═════ GIVEN INFORMATION ═════
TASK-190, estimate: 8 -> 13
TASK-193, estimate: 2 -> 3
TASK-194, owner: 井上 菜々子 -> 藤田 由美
═════
═════ GIVEN INFORMATION ═════
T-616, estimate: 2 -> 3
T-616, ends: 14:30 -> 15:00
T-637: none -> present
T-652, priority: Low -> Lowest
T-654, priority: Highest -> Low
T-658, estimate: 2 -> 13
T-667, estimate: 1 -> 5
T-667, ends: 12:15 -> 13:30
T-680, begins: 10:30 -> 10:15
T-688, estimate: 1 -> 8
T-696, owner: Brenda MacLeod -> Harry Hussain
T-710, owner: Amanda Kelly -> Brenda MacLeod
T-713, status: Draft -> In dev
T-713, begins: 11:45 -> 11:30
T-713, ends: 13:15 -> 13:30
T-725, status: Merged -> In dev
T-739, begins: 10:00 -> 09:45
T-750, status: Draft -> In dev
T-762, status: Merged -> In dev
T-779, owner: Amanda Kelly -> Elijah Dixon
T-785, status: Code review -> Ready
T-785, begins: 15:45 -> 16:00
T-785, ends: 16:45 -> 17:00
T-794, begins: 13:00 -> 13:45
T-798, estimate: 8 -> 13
═════
> DIRECTIONS FOR THIS TASK
Please reproduce, exactly as they appear above, the lines from the line containing "T-688, estimate: 1 -> 8" up to and including the line containing "T-739, begins: 10:00 -> 09:45".

> ANSWER AREA
T-688, estimate: 1 -> 8
T-696, owner: Brenda MacLeod -> Harry Hussain
T-710, owner: Amanda Kelly -> Brenda MacLeod
T-713, status: Draft -> In dev
T-713, begins: 11:45 -> 11:30
T-713, ends: 13:15 -> 13:30
T-725, status: Merged -> In dev
T-739, begins: 10:00 -> 09:45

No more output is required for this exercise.